▶ Text provided:
================

Back to news
A Restricted Climate Super Pollutant Is Pumped Out at Far Higher Levels Than Countries Admit. What Happens Next?
@Source: insideclimatenews.org
This article was co-reported with Foreign Policy.
A climate super pollutant thousands of times more effective at warming the planet than carbon dioxide is being released at a rate far higher than countries around the world have acknowledged, raising a fraught question: What are they going to do about it?
Elevated concentrations of a chemical known as trifluoromethane, or HFC-23, were detected at remote monitoring sites worldwide, according to a study published in the journal Communications Earth & Environment in late December. The study concluded that 40 percent of the emissions came from eastern China, suggesting the country may be violating an international climate agreement.
The pollution poses a critical test to the Montreal Protocol’s Kigali Amendment—a binding agreement designed to curb the release of HFC-23 and other hydrofluorocarbons—and to the more than 160 countries that ratified it. The HFC-23 problem also highlights the need for more robust monitoring of highly potent greenhouse gases at a time when U.S. support, which helps underwrite the existing global monitoring network, may be on the chopping block.
HFC-23 is produced as an unwanted byproduct in the manufacturing of other chemicals, including those used to make Teflon. Pairing HFC-23 concentrations in the atmosphere with meteorological models, the researchers were able to tease out how much of the gas was released and in many cases where it came from.
Air samples collected at Gosan, a remote air monitoring station on a South Korean island facing the East China Sea, suggest China continued to emit large volumes of HFC-23 after ratifying the Kigali Amendment in 2021. That possibility was first reported by Inside Climate News in 2023, based on preliminary data.
A small number of chemical plants, including just two dozen factories in China, are widely believed to produce the majority of all HFC-23. The amendment requires them to destroy rather than vent the waste gas.
Doing so is one of the most cost-effective ways to combat climate change. Incinerators installed and properly operated at chemical plants can destroy 99.9 percent of waste HFC-23 at little cost. However, 14,000 metric tons of the pollutant were released globally in 2023, according to the December study.

================

▶ Input material:

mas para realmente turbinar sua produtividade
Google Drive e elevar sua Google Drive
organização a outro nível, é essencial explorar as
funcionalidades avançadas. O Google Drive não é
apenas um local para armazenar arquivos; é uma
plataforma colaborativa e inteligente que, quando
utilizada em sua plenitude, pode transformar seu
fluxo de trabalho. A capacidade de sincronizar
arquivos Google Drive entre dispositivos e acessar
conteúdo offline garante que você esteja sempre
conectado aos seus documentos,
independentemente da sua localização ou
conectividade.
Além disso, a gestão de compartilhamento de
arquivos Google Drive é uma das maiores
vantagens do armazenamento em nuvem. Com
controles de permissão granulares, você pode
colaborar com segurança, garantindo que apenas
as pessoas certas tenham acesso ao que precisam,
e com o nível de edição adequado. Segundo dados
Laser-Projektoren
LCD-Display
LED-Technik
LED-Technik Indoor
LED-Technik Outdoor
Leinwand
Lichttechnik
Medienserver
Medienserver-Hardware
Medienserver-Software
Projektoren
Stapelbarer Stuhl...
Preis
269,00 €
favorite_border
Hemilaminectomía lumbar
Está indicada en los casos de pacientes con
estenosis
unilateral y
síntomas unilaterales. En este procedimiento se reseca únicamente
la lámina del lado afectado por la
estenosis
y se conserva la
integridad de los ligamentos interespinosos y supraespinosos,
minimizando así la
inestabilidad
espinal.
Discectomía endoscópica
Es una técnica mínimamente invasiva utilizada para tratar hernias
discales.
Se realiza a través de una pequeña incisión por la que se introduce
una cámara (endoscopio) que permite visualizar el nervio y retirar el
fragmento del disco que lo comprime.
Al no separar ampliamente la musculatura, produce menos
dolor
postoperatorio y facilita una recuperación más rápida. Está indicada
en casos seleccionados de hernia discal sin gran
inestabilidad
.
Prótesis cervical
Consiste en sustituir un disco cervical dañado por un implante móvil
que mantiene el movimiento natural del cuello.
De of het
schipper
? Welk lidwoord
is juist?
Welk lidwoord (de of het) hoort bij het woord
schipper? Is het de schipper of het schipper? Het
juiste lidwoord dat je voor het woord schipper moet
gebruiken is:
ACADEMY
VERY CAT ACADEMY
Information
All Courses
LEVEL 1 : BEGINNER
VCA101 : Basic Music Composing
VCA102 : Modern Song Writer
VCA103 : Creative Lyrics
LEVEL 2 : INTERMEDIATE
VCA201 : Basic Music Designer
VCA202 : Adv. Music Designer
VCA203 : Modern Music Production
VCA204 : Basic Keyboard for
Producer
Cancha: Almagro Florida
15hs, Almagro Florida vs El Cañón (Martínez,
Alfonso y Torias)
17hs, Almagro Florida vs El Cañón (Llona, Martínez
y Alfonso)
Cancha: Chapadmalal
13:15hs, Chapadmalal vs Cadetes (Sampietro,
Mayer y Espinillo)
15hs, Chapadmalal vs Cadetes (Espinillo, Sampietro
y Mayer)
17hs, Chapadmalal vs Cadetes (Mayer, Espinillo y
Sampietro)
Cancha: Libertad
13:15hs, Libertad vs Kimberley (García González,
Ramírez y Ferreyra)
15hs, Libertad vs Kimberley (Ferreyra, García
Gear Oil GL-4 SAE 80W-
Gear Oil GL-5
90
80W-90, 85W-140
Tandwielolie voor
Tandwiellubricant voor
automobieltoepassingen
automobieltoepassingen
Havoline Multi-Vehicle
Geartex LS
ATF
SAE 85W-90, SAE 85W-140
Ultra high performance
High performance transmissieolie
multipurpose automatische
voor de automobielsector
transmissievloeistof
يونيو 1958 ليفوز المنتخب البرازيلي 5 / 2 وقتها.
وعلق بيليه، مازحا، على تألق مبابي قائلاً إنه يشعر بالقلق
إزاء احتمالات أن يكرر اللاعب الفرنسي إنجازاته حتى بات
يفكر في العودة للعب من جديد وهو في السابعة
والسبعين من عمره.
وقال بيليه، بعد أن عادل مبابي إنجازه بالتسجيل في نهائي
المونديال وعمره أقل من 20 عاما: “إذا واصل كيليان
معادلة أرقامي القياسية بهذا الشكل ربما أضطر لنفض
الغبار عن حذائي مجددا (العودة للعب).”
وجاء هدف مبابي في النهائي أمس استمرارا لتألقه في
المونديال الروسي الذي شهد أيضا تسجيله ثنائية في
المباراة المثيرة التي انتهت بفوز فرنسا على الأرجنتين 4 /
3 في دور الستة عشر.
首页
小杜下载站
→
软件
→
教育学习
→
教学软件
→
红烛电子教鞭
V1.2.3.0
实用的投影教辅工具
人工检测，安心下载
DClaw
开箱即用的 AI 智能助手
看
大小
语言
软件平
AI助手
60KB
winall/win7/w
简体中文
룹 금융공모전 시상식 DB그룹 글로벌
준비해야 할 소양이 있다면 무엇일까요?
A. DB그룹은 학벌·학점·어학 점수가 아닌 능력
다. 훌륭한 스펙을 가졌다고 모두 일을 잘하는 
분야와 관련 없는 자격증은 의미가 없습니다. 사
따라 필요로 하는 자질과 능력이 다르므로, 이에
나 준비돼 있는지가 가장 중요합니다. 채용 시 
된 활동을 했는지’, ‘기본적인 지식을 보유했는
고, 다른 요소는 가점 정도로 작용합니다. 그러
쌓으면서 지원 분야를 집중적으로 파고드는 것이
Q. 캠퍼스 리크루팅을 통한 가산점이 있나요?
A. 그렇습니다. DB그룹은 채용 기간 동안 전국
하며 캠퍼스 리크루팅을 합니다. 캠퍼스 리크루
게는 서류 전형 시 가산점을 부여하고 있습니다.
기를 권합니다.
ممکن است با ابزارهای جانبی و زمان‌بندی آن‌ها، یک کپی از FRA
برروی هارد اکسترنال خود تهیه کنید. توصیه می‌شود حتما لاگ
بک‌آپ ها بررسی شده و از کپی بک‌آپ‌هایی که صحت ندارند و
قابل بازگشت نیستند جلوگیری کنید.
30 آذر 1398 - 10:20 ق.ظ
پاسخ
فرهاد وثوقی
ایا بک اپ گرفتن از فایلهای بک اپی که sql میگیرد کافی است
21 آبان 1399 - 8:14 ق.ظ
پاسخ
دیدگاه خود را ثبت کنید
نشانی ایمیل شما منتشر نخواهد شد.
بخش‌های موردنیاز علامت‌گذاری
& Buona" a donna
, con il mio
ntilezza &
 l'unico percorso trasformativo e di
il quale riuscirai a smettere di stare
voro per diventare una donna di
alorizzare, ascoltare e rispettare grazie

================

▶ Work request A: In the rows, from the start through the line with "utilizada em sua", write those lines out again with "plataforma" changed to "ferramenta" and nothing else altered.
▶ Work request B: Pick up the news article on HFC-23 emissions right after its final sentence and continue it.

▶ Answer area A:
mas para realmente turbinar sua produtividade
Google Drive e elevar sua Google Drive
organização a outro nível, é essencial explorar as
funcionalidades avançadas. O Google Drive não é
apenas um local para armazenar arquivos; é uma
ferramenta colaborativa e inteligente que, quando
utilizada em sua plenitude, pode transformar seu

▶ Answer area B:
The emissions are five times higher than the annual releases that countries reported to the United Nations in recent years. The pollution is equal to the annual greenhouse gas emissions of 48 million automobiles or 55 coal-fired power plants, according to the U.S. Environmental Protection Agency’s greenhouse gas equivalency calculator.
“There is a powerful greenhouse gas that countries are, for whatever reason, not destroying, even though they should and have the means to, and that’s quite concerning,” said Ben Adam, a researcher in the School of Chemistry at the University of Bristol and the lead author of the study.
Emissions estimates in the current study are similar to those published by the Montreal Protocol’s own Scientific Assessment Panel in September.
“The science is pretty clear,” said David Fahey, director of the National Oceanic and Atmospheric Administration’s chemical sciences laboratory in Boulder, Colorado, and a co-chair of that panel. “We kind of put it on the table for the [countries’] delegates to decide, is this important enough to do something about?”
Whether they take action may hinge on the meaning of four words.
“To the Extent Practicable”
Production of chlorodifluoromethane (HCFC-22), a chemical feedstock used to make other polymers, is believed to be the source of 95 percent of all HFC-23 prior to any incineration of the waste gas.
Countries that are parties to the Kigali Amendment agree to curb HFC-23 emissions from the production of HCFC-22 and several dozen other chemicals “to the extent practicable.”
The phrase leaves significant room for interpretation.
Incinerators, including ones installed in China in the 2000s through a U.N. program, have demonstrated the ability to destroy 99 percent or more of HFC-23 emissions. However, that high level may not be required.
“The term ‘to the extent practicable’ is not defined in the Protocol or in decisions by the parties, nor are there specific targets/schedules set for reduction in HFC-23 emissions to be achieved,” Megumi Seki, the executive secretary of the U.N.’s Ozone Secretariat, which oversees the Montreal Protocol, said in an email. “As long as the parties report some amounts destroyed per facility, we would understand that the party destroyed its HFC-23 emissions to the extent practicable.”
Climate advocates disagree.
“‘Practicable’ does not mean whether it was costly or not,” said Avipsa Mahapatra, climate campaign director for Environmental Investigation Agency U.S., a nonprofit based in Washington. “It means whether it was technologically feasible.”
Stephen Andersen, director of research at the Institute for Governance and Sustainable Development, attended the Montreal Protocol meeting in Kigali, Rwanda, in 2016 when the Kigali Amendment was adopted. He said the insertion of the practicable language was an unfortunate part of the “horse trading” that goes into any multilateral agreement. However, he said the agreement now needs to be re-energized to reduce climate pollution.
“Someone has to pressure the Montreal Protocol to do what they need to do before it gets worse,” he said.
Seki said the amount of HFC-23 that countries report as destroyed is “taken at the face value” and that there are currently no cases of non-compliance under investigation.
Mahapatra said the current study suggests that must change.
“The parties and the protocol urgently need to move beyond this hand waving self-reporting that we have seen so far, and really look into their real numbers,” Mahapatra said.
HCFC-22 is also manufactured in India, Russia and other parts of China beyond its eastern region. However, the Advanced Global Atmospheric Gases Experiment (AGAGE), the global monitoring network used to detect HFC-23, is unable to quantify emissions from these locations due to a lack of monitoring stations in these areas.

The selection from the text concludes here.